Thursday, September 20, 2007

Water Woes in Chennai: Quick Comments on RWH and Desalination

In a recent post I had discussed the potential for desalination as a solution to shortages of water and had made a reference to Chennai. The intention was not to discuss the water problems of the city at any length. The city’s water woes are well known but not well studied.


One attempt to redress the lacuna is the work of A. Vaidyanathan (done jointly with J. Saravanan). Readers may read the relevant chapter in this book. Based on a survey of households carried a few a years ago it provides information on several aspects such as consumption, sources of supply and costs. Care must be taken in interpreting and drawing conclusions from the study as it had several limitations, which the authors themselves highlight. It does provide a broad overview of the water issues including discussion on conservation, rainwater harvesting (RWH) and other supply augmenting measures.

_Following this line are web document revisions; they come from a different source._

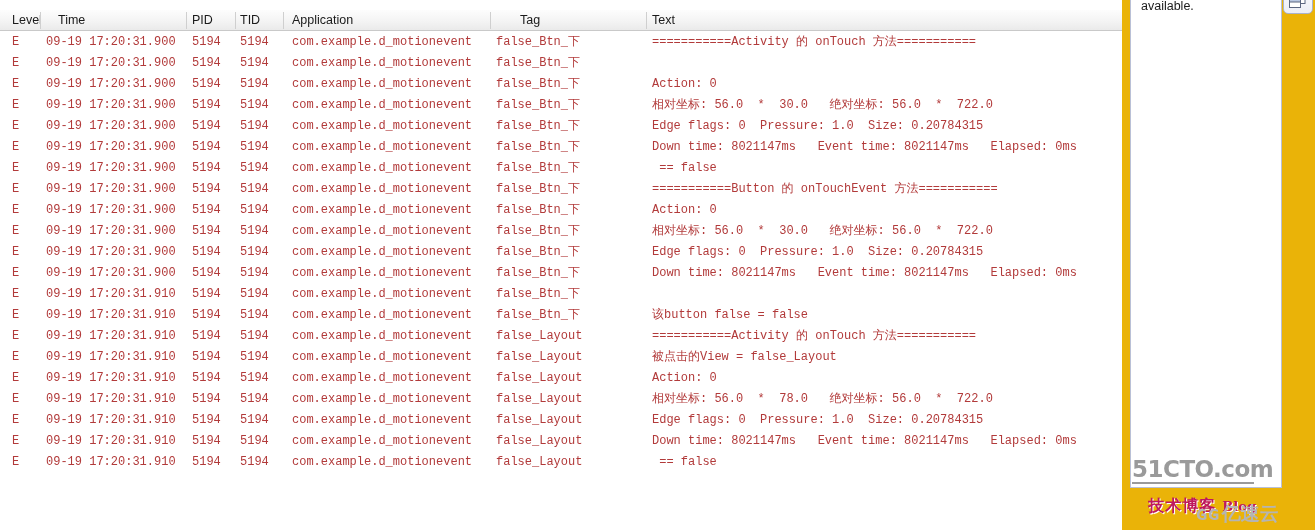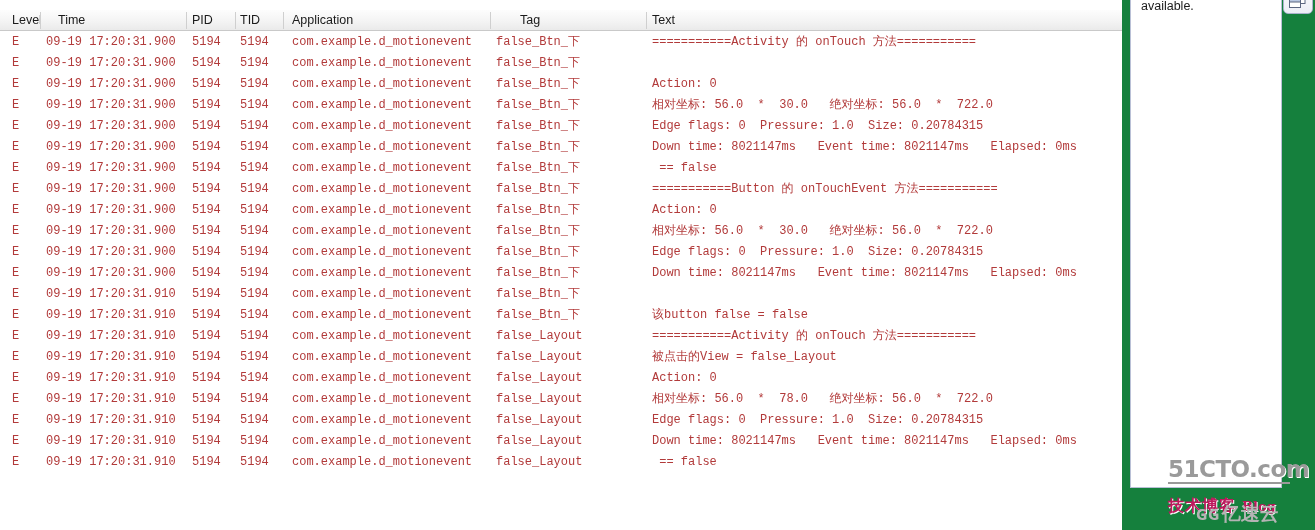--- a/index.html
+++ b/index.html
@@ -88,21 +88,21 @@
   .c-tag   { left: 496px; width: 148px; }
   .c-text  { left: 652px; width: 468px; }
 
   
   #right-panel {
     position: absolute;
     left: 1122px;
     top: 0;
     width: 193px;
     height: 530px;
-    background: #15803d;
+    background: #eab308;
   }
   #right-box {
     position: absolute;
     left: 8px;
     top: -4px;
     width: 152px;
     height: 492px;
     background: #ffffff;
     border: 1px solid #b9c0d6;
     box-sizing: border-box;
@@ -125,25 +125,26 @@
     background: linear-gradient(to bottom, #fbfbfd 0%, #eceef6 100%);
     border: 1px solid #a9b2cc;
     border-radius: 5px;
     box-sizing: border-box;
   }
   #toolbar-button svg { position: absolute; left: 5px; top: 7px; }
 
   
   #watermark-51cto {
     position: absolute;
-    left: 1168px;
+    left: 1132px;
     top: 458px;
     width: 124px;
     height: 44px;
     pointer-events: none;
+    text-align: right;
   }
   #wm-main {
     font-family: "DejaVu Sans", sans-serif;
     font-weight: bold;
     font-size: 23px;
     letter-spacing: -0.5px;
     color: #9a9a9a;
     line-height: 23px;
     text-shadow: 1px 1px 0 #ffffff;
   }

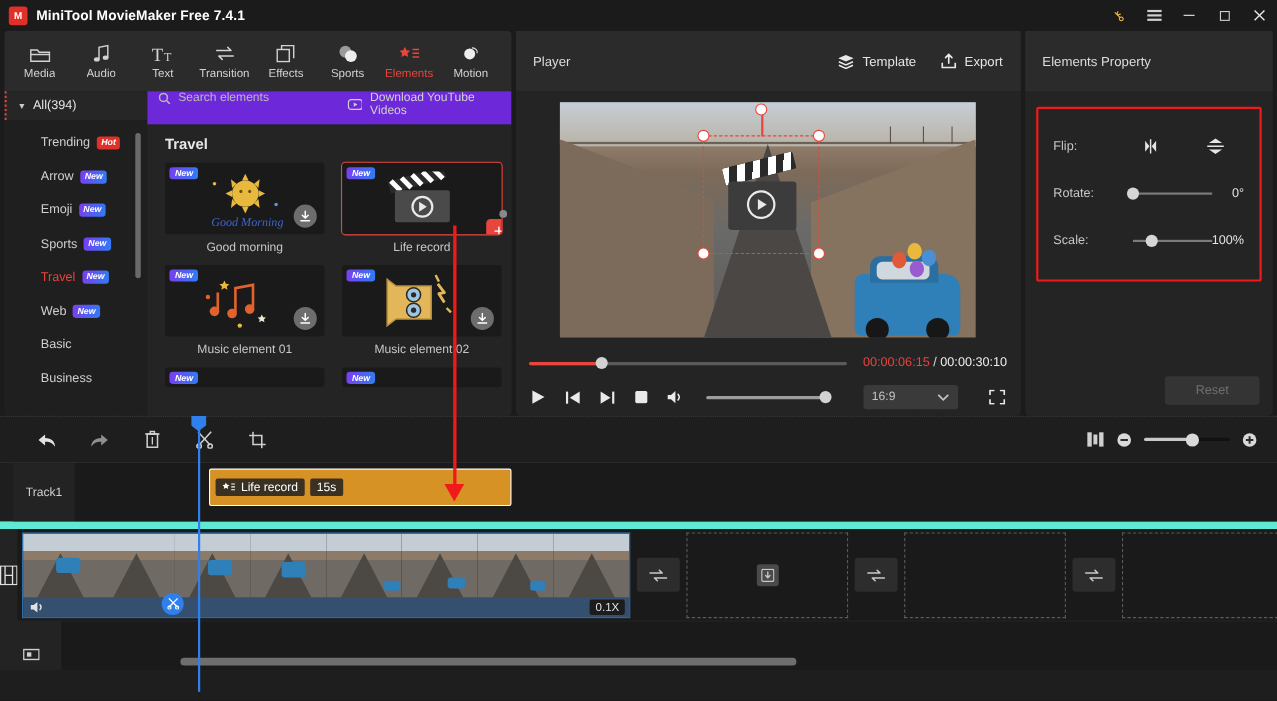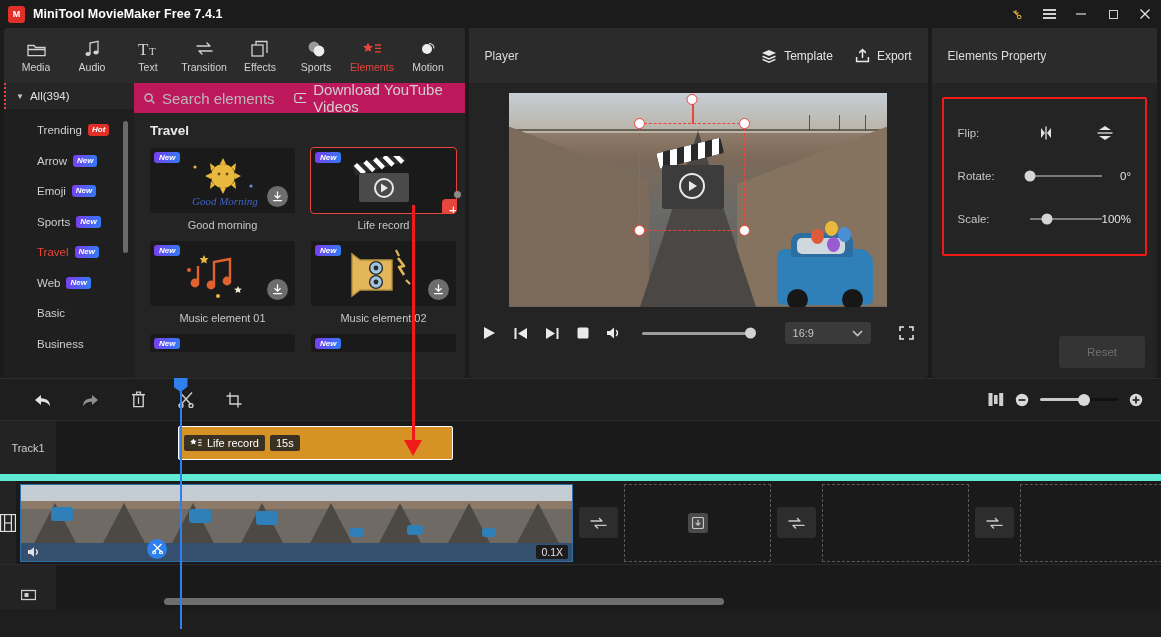--- a/index.html
+++ b/index.html
@@ -85,22 +85,22 @@
   }
   .badge.hot { background: #e03028; }
   .badge.new { background: linear-gradient(100deg,#7a3df0,#2f7df5); }
   .cat-scroll {
     position: absolute; right: 6px; top: 38px; width: 5px; height: 132px;
     background: #6a6a6a; border-radius: 3px;
   }
 
   .elem-col { flex: 1; display: flex; flex-direction: column; min-width: 0; position: relative; background:#242424;}
   .elem-head {
-    height: 30px; display: flex; align-items: center; background: #be185d;
-    font-size: 15px; color: #b9b9b9; flex: 0 0 auto;
+    height: 30px; display: flex; align-items: flex-start; background: #6d28d9;
+    font-size: 11px; color: #b9b9b9; flex: 0 0 auto;
   }
   .search-box { display: flex; align-items: center; gap: 7px; padding-left: 10px; width: 180px; }
   .yt-link { display: flex; align-items: center; gap: 7px; margin-left: 6px; color:#cfcfcf;}
   .elem-scroll-area { flex: 1; padding: 10px 14px 0 16px; overflow: hidden; position: relative; }
   .sec-title { font-size: 13.5px; color: #e8e8e8; font-weight: bold; margin-bottom: 10px; }
   .grid { display: grid; grid-template-columns: repeat(2, 145px); gap: 10px 16px; }
   .cell { width: 145px; }
   .thumb {
     width: 145px; height: 65px; background: #1a1a1a; border-radius: 3px;
     position: relative; overflow: hidden; display: flex;
@@ -209,41 +209,41 @@
   .prop-head { height: 55px; background: #2b2b2b; display: flex; align-items: center; padding-left: 16px; font-size: 12px; color: #dcdcdc;}
   .prop-body { flex: 1; padding: 14px 10px 0 10px; position: relative;}
   .prop-card { border: 2px solid #f01a1a; border-radius: 2px; padding: 12px 14px 14px 14px; }
   .prop-row { display: flex; align-items: center; height: 43px; }
   .prop-lbl { width: 64px; font-size: 11.5px; color: #c6c6c6; }
   .flip-btns { display: flex; gap: 42px; align-items: center; padding-left: 14px;}
   .slider { width: 72px; height: 2px; background: #7b7b7b; position: relative; margin-left: 8px;}
   .sl-knob { position:absolute; top:50%; transform: translate(-50%,-50%); width: 11px; height: 11px; border-radius: 50%; background: #d6d6d6;}
   .prop-val { margin-left: auto; font-size: 11.5px; color: #e2e2e2; }
   .reset-btn {
-    position: absolute; right: 12px; bottom: 10px; width: 86px; height: 32px;
+    position: absolute; right: 12px; bottom: 10px; width: 86px; height: 26px;
     background: #343434; border-radius: 3px; color: #6f6f6f; font-size: 11.5px;
     display: flex; align-items: center; justify-content: center;
   }
 
   
   .timeline { position: absolute; left: 0; top: 378px; width: 1161px; height: 259px; background: #1e1e1e; }
   .tl-toolbar { height: 42px; display: flex; align-items: center; padding: 0 18px; border-top:1px dotted #3a3a3a;}
   .tbtn { width: 48px; height: 42px; display:flex; align-items:center; justify-content:center; cursor: default;}
   .tl-right { margin-left: auto; display: flex; align-items: center; gap: 11px; }
   .zoom-track { width: 78px; height: 3px; background: #111; position: relative; border-radius: 2px;}
   .zoom-fill { position:absolute; left:0; top:0; height:3px; width:56%; background:#c9c9c9; border-radius:2px;}
   .zoom-knob { position:absolute; left:56%; top:50%; transform: translate(-50%,-50%); width:12px;height:12px;border-radius:50%;background:#d9d9d9;}
 
   .ruler-row { height: 28px; display: flex; align-items: center; background: #212121; position: relative; }
   .ruler-head { width: 56px; display:flex; align-items:center; justify-content:center; }
   .ruler { flex: 1; position: relative; height: 28px; }
   .rl-label { position: absolute; top: 8px; font-size: 10.5px; color: #9a9a9a; }
 
   .track-row {
-    height: 54px; display: flex; border-top: 1px solid #2a2a2a; position: relative;
+    height: 54px; display: flex; border-top: 1px solid #2a2a2a; position: relative; padding-left: 12px;
   }
   .track-head { width: 56px; display:flex; align-items:center; justify-content:center; font-size:11px; color:#cfcfcf; background:#232323;}
   .track-body { flex: 1; position: relative; background: #1a1a1a; }
 
   .clip-elem {
     position: absolute; left: 122px; top: 5px; width: 275px; height: 34px;
     background: #d79226; border: 1.5px solid #ffffff; border-radius: 2px;
     display: flex; align-items: center; padding-left: 5px; gap: 5px;
   }
   .clip-tag {
@@ -633,20 +633,29 @@
             <div class="clap-body"></div>
             <div class="play-circ">
                 <div class="play-tri"></div>
               </div>
           </div>
         </div>
       </div>
     </div>
 
     <div class="player-ctrl">
+      <div class="seek-row">
+        <div class="seek-track">
+          <div class="seek-fill"></div>
+            <div class="seek-knob"></div>
+        </div>
+        <div class="time">
+          <span class="cur">00:00:06:15</span><span> / </span><span class="tot">00:00:30:10</span>
+        </div>
+      </div>
       <div class="btn-row">
         <div class="pbtn">
             <svg width="13" height="14">
               <path d="M1 1l11 6-11 6z" fill="#eaeaea"></path>
             </svg>
           </div>
         <div class="pbtn">
             <svg width="14" height="13">
               <rect x="0.5" y="1" width="2" height="11" fill="#eaeaea"></rect>
               <path d="M13 1L4 6.5 13 12z" fill="#eaeaea"></path>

While the work is useful it lacks conceptual clarity. If suffers from most of the errors I had pointed out in an earlier post. We don’t get a water balance for the city that would take into account the way water is received, stored, used and disposed.


For example, while discussing RWH the authors don’t tell us where does the water go if it is not harvested. Does it flow out to the seas or to tanks or lakes that dot the city or in to the marshes or other natural bodies? Does RWH increase overall water availability or does it just redistribute it? Does local availability increase? Is it a zero-sum game?


(This is an important issue especially in urban areas. In rural areas local harvesting has much stronger rationale though the issues are relevant there too. See, 1 and the responses to it - 2 and 3.)


There is also the issue of RWH on individual structures. Even if water is to be harvested locally must it be done on each and every building rather than in a collective enterprise? Making RWH compulsory as was done in Chennai is also likely to lead to corruption, or people putting up token structures that are not effective to begin with or then failing to maintain them.


Desalination is dismissed in one paragraph, which is surprising as the book has been written in 2006 by when a lot of initiatives in Chennai had been taken up. As mentioned in an earlier post this augmentation measure may have great potential and impact.


Chennai is interesting not only because it suffers acute and chronic water problems; relies on water from surrounding and far-off areas with attendant problems; but also because it is on the coast where desalination can be an attractive proposition.